Dataset excerpt ->
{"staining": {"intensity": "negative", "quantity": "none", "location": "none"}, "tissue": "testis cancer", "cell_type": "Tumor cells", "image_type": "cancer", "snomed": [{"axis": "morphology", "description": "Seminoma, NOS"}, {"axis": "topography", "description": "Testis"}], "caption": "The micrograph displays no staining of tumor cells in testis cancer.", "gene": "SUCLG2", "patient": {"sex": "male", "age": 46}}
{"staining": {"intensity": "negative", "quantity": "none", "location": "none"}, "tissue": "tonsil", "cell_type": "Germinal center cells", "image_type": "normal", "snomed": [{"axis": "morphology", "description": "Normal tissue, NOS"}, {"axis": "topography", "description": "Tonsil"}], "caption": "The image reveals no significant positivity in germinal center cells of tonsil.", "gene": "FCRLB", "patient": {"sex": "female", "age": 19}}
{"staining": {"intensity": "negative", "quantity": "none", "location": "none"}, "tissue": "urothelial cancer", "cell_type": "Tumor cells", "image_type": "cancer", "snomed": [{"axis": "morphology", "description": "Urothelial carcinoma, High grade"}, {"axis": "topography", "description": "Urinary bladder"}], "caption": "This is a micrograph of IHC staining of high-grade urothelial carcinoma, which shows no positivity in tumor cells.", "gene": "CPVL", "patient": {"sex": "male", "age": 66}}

Work to complete ->
Each line above that contains "micrograph" must be copied out.

Solution to this exercise ->
{"staining": {"intensity": "negative", "quantity": "none", "location": "none"}, "tissue": "testis cancer", "cell_type": "Tumor cells", "image_type": "cancer", "snomed": [{"axis": "morphology", "description": "Seminoma, NOS"}, {"axis": "topography", "description": "Testis"}], "caption": "The micrograph displays no staining of tumor cells in testis cancer.", "gene": "SUCLG2", "patient": {"sex": "male", "age": 46}}
{"staining": {"intensity": "negative", "quantity": "none", "location": "none"}, "tissue": "urothelial cancer", "cell_type": "Tumor cells", "image_type": "cancer", "snomed": [{"axis": "morphology", "description": "Urothelial carcinoma, High grade"}, {"axis": "topography", "description": "Urinary bladder"}], "caption": "This is a micrograph of IHC staining of high-grade urothelial carcinoma, which shows no positivity in tumor cells.", "gene": "CPVL", "patient": {"sex": "male", "age": 66}}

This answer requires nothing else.